Gay Life in Iraq Begins Revival, Though Still Risky
Since the American military withdrawal from Baghdad in June, life there has remained stable. That stability has led to a tentative resurgence in nightlife, and with it some re-emergence of gay life in the Iraqi capital. The act of gay men stepping out of the shadows there has brought freedom for some, at the cost of great risk for others.
Baghdad following last month’s release of the Human Rights Watch Report on gay killings is a tale of two cities. Interviews with men from Sadr City include witnesses to killings who showed scars from attacks on cafés popular with gay men.
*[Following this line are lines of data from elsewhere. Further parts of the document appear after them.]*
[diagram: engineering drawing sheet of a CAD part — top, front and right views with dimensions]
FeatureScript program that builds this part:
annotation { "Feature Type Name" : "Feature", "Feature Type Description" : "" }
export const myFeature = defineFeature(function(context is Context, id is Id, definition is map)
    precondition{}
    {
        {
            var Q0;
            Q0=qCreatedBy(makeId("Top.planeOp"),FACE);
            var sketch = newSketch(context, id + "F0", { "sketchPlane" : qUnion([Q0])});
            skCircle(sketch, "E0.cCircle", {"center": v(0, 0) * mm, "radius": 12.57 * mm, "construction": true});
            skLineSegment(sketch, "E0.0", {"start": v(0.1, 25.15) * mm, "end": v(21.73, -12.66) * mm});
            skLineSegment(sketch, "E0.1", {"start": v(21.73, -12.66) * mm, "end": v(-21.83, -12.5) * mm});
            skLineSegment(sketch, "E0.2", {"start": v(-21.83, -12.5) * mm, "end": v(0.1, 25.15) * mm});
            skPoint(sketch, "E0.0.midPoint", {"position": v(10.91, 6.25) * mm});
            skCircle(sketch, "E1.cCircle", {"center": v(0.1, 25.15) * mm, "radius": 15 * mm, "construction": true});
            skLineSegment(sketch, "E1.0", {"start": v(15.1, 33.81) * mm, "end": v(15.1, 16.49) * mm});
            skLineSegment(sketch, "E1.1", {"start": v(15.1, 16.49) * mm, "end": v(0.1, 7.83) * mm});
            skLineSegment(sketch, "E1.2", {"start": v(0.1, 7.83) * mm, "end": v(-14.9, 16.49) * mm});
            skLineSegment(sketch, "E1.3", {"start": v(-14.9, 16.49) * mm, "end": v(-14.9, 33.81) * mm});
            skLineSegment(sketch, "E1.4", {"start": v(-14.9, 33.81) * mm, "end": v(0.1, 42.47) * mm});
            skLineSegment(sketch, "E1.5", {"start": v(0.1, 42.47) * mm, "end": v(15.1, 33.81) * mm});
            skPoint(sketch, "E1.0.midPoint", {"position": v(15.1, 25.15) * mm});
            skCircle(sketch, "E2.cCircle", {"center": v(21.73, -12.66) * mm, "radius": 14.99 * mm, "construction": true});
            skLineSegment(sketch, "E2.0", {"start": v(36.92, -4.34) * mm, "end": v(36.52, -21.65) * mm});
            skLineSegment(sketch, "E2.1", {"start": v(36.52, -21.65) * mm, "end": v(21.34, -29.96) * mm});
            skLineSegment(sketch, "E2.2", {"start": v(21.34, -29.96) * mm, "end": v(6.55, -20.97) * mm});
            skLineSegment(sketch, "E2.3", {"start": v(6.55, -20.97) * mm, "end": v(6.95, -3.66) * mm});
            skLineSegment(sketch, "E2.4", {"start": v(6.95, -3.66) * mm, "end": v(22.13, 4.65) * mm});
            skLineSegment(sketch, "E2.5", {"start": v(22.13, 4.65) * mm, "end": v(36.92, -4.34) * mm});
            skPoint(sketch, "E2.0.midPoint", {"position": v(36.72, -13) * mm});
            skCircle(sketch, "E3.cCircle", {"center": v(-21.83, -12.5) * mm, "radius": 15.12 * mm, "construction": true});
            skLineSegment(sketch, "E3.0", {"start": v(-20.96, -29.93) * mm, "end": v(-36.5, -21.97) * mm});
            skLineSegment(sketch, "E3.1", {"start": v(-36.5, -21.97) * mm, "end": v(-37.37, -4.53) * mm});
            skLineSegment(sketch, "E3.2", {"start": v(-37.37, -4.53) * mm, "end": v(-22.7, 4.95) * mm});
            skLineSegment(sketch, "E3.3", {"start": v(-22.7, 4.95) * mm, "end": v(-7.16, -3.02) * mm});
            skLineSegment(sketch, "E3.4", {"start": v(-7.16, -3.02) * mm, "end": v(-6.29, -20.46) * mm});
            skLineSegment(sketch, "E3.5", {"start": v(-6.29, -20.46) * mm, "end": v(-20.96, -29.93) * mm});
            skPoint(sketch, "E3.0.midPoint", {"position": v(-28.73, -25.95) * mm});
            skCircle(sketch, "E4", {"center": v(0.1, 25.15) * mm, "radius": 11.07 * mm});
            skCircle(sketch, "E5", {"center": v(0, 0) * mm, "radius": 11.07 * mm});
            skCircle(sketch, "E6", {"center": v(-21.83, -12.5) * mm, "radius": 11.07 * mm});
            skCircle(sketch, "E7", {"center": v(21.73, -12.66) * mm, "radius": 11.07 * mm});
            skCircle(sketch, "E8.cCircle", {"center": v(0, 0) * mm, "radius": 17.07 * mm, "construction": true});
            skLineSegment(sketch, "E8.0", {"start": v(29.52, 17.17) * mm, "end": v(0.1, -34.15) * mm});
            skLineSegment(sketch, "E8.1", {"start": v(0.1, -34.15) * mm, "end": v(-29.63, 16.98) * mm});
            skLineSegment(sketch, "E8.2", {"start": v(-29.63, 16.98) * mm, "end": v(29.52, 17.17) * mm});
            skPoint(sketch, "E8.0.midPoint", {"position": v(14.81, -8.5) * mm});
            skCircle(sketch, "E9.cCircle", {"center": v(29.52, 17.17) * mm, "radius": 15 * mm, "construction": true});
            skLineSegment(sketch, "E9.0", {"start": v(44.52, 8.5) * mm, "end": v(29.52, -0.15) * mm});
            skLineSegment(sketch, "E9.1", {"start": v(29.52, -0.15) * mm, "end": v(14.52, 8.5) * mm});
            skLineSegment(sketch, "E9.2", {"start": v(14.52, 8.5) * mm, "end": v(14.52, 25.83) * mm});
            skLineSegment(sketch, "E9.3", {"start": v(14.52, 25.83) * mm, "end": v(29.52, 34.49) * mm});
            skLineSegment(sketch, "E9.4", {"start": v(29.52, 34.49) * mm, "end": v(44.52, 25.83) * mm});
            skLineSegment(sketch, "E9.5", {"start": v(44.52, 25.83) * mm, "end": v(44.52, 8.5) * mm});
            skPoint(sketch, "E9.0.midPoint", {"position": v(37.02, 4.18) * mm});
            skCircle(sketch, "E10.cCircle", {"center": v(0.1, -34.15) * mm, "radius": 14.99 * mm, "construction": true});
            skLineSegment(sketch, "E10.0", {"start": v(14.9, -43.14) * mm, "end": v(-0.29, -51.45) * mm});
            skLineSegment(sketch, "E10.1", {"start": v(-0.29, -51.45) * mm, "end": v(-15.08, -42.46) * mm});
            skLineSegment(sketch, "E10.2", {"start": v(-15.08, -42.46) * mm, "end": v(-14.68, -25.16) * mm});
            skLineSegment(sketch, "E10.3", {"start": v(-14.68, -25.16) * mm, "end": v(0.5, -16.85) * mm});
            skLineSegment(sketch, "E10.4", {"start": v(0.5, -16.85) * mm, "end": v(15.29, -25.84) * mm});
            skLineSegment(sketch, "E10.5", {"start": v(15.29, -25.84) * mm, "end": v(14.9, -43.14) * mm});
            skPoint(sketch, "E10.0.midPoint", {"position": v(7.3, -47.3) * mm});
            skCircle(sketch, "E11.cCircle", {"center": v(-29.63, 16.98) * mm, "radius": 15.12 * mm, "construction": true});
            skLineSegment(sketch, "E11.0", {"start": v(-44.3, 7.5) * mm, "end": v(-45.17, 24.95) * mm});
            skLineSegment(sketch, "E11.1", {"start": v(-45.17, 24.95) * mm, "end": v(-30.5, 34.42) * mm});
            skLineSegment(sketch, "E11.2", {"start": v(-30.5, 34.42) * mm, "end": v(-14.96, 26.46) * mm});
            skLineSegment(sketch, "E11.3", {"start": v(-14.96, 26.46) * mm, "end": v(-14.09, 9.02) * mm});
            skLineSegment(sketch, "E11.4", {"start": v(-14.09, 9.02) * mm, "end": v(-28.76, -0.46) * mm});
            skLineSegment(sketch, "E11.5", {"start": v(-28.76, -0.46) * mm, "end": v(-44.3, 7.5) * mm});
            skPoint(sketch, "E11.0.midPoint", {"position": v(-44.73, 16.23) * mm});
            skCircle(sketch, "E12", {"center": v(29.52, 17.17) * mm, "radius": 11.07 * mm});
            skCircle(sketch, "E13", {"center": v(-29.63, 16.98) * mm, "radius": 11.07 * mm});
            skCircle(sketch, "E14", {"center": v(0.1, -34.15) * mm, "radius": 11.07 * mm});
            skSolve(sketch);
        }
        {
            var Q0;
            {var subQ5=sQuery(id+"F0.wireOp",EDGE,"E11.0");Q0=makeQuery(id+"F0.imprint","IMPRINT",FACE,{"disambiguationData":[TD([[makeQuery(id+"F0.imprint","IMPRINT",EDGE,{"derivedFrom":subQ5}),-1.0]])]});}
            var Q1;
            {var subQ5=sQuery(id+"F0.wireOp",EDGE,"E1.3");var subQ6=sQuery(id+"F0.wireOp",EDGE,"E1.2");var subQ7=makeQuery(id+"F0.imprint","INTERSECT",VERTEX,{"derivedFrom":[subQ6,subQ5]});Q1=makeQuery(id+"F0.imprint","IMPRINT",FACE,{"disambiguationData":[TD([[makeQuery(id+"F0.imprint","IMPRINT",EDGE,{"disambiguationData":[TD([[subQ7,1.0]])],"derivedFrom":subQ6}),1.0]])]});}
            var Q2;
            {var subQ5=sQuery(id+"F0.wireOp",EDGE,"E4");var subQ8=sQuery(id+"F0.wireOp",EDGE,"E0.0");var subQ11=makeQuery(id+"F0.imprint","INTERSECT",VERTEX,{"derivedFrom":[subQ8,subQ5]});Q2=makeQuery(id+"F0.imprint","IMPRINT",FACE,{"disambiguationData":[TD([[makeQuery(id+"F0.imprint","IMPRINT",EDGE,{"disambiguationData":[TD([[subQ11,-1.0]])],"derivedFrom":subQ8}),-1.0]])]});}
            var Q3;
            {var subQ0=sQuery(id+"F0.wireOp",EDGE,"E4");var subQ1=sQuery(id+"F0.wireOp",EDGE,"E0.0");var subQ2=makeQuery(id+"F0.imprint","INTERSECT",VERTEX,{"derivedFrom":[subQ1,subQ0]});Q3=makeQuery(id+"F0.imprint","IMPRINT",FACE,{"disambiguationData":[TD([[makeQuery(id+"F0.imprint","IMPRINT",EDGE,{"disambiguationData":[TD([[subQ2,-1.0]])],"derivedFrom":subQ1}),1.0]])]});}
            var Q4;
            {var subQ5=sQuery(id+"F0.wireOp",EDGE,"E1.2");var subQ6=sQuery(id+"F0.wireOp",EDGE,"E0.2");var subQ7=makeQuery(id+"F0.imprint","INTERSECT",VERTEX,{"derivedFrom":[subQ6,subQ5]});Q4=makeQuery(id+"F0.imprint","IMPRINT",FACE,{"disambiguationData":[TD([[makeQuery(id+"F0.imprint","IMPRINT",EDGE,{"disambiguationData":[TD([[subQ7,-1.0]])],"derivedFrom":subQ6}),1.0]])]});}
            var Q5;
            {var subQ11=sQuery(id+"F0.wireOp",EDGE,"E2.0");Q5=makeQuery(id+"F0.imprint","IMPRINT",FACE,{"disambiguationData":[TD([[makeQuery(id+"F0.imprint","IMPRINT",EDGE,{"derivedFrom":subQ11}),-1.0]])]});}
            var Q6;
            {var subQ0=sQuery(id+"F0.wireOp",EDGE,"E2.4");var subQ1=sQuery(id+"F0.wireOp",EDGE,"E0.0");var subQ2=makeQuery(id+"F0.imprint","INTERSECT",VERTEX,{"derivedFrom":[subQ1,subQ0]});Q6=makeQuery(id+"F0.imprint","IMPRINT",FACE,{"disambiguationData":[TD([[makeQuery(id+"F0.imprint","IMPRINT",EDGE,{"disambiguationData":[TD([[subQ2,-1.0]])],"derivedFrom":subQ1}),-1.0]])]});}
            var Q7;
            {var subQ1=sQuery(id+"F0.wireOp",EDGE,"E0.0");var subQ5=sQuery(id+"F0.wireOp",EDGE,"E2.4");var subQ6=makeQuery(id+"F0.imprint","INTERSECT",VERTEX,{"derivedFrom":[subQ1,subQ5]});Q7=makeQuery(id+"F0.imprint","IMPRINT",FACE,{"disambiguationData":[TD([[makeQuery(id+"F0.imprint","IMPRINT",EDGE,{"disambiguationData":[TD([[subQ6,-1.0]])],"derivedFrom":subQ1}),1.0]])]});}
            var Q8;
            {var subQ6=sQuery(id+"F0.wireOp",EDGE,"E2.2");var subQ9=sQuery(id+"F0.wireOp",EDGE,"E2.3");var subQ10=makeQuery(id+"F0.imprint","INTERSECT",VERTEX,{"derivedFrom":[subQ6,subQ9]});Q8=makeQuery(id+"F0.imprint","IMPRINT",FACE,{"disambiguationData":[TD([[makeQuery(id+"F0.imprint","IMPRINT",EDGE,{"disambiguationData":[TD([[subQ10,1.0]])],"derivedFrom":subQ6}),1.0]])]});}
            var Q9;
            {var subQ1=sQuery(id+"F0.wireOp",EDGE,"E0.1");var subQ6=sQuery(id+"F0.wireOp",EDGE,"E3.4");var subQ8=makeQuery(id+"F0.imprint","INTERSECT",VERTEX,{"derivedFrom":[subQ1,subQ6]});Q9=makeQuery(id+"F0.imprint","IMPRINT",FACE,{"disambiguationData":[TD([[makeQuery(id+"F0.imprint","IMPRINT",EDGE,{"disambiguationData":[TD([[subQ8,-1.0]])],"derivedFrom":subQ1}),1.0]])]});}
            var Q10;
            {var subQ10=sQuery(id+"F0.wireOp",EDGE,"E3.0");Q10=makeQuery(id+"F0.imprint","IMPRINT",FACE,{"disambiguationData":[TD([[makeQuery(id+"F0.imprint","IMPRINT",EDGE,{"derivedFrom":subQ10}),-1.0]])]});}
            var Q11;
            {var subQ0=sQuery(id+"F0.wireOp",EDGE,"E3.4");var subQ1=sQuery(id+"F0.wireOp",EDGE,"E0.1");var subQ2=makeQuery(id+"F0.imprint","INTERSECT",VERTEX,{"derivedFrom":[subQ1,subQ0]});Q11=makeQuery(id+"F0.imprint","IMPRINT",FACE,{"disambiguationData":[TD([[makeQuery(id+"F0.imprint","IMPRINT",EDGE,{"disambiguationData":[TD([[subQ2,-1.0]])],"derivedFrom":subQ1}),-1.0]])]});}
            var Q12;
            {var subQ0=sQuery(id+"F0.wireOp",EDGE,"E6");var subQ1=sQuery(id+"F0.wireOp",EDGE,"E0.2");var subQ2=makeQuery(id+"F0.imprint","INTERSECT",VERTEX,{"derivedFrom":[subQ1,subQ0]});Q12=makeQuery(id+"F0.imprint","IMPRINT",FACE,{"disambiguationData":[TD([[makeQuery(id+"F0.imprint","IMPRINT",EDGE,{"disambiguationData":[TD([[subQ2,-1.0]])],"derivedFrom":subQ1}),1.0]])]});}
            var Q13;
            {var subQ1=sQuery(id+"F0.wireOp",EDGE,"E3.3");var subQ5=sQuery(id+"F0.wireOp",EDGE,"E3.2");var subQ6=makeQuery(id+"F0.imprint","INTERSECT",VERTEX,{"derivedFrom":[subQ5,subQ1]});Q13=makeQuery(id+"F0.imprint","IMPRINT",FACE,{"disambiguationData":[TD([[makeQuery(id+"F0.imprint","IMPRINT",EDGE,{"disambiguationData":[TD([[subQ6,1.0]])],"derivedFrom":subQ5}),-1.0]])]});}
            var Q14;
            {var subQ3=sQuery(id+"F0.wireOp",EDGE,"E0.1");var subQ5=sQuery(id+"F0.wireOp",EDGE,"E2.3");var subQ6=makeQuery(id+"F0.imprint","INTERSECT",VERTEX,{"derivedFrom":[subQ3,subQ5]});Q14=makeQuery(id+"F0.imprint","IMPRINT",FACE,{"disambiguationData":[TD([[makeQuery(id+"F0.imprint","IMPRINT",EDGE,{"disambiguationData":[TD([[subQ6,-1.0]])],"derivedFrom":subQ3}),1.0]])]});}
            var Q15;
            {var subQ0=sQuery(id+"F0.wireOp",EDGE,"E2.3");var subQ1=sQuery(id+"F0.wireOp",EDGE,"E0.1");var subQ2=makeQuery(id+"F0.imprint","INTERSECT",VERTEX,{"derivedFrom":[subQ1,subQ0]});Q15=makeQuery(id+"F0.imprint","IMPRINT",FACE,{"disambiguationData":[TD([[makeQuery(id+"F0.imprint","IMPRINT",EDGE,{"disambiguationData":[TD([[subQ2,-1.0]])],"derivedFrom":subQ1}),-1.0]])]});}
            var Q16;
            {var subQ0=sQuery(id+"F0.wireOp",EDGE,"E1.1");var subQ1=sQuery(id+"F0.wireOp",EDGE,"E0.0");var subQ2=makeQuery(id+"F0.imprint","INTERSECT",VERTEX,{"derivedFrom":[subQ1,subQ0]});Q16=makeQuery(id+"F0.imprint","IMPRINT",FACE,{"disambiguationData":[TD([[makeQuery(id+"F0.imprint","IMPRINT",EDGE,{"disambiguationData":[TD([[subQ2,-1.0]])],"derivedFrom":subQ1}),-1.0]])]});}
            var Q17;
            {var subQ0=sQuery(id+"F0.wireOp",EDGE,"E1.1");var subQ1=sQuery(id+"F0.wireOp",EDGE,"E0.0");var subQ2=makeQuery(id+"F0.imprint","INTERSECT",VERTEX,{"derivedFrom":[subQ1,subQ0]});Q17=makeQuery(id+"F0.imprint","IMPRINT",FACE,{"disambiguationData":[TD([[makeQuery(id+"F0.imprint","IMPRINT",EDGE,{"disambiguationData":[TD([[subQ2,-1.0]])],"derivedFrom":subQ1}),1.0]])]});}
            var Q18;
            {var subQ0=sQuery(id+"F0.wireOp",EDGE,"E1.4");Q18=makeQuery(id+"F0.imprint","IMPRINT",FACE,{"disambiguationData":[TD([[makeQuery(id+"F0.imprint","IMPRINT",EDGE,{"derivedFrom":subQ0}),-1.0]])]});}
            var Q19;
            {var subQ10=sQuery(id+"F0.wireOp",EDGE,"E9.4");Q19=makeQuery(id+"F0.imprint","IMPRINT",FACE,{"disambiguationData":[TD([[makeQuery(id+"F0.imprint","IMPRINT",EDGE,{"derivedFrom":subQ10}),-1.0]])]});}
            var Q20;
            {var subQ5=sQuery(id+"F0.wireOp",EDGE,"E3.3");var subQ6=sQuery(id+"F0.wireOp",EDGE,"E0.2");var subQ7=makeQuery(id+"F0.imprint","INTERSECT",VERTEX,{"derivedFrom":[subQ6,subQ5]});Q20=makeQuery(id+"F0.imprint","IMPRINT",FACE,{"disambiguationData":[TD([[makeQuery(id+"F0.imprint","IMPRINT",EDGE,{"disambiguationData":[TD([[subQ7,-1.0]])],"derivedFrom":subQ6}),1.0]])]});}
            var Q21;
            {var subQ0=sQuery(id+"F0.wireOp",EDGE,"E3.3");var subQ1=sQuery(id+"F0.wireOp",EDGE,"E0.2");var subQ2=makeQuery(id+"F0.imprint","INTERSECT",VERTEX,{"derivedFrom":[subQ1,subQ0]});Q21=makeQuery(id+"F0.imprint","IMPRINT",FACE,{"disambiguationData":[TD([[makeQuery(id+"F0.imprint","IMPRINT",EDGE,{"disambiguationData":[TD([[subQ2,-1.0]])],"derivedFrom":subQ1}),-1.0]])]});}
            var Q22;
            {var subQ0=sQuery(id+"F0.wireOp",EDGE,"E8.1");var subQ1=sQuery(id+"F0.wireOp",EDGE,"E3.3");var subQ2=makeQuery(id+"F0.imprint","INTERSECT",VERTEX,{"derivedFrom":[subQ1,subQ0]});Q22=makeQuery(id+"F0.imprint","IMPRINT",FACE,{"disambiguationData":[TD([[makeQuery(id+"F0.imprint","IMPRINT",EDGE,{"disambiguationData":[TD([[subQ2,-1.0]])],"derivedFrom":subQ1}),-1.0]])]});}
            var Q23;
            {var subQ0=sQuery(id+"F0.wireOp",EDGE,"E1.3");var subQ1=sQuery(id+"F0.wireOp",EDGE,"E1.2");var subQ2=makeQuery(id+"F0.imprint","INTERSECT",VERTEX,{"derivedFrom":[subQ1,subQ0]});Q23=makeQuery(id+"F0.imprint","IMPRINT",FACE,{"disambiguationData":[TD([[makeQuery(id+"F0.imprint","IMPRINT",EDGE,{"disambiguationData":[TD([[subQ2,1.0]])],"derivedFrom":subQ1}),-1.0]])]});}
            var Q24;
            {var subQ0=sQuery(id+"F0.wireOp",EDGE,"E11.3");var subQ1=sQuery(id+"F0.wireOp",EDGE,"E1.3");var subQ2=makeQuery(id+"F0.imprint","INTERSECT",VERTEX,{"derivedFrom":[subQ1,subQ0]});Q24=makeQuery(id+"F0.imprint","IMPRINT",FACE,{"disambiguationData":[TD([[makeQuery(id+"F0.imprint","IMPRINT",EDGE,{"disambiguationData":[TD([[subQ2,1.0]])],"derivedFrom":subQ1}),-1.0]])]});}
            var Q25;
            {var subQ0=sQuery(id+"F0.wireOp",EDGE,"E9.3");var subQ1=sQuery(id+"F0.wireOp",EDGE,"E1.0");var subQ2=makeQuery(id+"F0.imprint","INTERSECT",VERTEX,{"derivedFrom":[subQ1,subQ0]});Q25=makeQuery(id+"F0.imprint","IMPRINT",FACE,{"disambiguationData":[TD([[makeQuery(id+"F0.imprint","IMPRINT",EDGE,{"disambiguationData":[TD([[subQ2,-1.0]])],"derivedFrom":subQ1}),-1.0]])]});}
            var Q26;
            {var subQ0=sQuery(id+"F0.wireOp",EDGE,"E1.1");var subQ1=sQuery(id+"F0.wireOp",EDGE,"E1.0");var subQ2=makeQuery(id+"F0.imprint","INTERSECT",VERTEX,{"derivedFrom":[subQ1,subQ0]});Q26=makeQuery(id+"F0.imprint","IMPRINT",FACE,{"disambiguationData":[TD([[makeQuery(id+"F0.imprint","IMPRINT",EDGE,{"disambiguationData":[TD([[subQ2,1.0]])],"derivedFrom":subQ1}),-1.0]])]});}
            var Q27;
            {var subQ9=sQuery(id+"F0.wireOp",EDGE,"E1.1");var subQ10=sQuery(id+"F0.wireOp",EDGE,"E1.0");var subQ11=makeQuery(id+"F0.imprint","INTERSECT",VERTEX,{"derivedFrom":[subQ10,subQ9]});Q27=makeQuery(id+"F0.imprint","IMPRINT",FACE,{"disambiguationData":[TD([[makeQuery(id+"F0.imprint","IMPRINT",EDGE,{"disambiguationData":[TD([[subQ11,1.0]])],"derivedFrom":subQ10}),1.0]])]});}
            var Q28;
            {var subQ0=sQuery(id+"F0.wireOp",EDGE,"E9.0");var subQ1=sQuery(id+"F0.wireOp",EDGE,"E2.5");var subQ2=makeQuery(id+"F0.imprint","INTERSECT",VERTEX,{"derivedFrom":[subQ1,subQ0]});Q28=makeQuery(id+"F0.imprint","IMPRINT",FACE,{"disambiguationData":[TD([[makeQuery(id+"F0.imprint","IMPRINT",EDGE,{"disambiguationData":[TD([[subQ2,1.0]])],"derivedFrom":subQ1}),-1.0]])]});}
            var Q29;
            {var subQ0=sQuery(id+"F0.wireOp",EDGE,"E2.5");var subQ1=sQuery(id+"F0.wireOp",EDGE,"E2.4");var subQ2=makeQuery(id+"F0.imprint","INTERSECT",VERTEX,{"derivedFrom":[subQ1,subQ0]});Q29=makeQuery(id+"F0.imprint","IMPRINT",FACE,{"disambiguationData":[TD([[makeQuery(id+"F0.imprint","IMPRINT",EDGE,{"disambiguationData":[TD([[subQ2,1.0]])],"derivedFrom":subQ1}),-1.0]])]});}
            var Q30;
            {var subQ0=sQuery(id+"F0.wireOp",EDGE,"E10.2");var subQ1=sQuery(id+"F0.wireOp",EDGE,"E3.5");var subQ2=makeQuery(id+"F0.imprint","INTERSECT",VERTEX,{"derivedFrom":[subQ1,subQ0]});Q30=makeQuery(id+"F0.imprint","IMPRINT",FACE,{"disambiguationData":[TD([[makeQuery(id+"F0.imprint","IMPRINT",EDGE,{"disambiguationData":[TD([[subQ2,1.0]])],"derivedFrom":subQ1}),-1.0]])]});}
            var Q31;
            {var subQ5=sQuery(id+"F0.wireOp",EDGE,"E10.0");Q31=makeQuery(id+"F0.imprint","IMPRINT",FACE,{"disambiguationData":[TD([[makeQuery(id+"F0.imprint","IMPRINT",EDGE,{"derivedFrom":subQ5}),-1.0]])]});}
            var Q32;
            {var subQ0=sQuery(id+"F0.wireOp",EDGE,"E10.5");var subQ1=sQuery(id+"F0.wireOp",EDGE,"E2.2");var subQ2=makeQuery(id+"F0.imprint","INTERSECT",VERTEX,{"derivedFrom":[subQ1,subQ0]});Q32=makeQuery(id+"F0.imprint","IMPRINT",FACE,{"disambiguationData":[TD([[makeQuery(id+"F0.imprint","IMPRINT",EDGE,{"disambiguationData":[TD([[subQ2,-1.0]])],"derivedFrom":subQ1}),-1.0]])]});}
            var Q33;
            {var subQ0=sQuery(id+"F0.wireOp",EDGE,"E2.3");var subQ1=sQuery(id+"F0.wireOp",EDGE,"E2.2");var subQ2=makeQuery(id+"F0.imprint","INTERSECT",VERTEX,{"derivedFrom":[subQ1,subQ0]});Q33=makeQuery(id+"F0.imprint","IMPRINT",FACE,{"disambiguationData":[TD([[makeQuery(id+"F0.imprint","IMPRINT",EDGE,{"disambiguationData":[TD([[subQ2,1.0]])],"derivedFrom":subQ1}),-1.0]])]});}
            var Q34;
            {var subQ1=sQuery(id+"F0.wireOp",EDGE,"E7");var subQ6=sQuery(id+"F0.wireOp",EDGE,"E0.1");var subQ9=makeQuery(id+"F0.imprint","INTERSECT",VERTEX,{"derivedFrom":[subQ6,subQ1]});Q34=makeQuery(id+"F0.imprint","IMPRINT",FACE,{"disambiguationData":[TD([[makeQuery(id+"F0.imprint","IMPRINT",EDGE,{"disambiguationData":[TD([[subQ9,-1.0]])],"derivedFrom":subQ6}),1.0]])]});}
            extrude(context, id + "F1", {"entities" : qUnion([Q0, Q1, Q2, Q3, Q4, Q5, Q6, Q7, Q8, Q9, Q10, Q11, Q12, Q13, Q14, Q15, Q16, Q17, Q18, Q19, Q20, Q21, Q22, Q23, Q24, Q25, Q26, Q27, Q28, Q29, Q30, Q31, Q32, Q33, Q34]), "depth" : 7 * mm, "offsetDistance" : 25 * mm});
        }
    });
Attacks included drive-by shootings by men dressed in black on motorcycles who strafed the sidewalk with bullets. Some witnesses knew the names of the killers and talked of the perpetrators coordinating with local Iraqi police in the attacks in the eastern, conservative side of Baghdad.
On the well-to-do liberal side of Baghdad, a different story emerges. At times, gay men walk in groups of friends along the Tigris riverfront along Abu Nuwaz Street, named for a poet who wrote of love between men. Fashionable cafés, popular with gay men, have sprung up in some neighborhoods.
Other than those who Human Rights Watch contacted to participate in its research, interviews suggest few gay men know of the group’s Report. But most have followed American and other international news media coverage of the killings themselves. Local Iraqi politicians and international diplomats have indicated an awareness of the killings, as well as public condemnation of the violence. International organizations and governments appear to be working on the issue behind the scenes, with an awareness of the difficulty of discussing it in deeply homophobic, and increasingly religious, Iraqi society.
According to local gay men and some human rights groups, the killings have decreased significantly in recent months.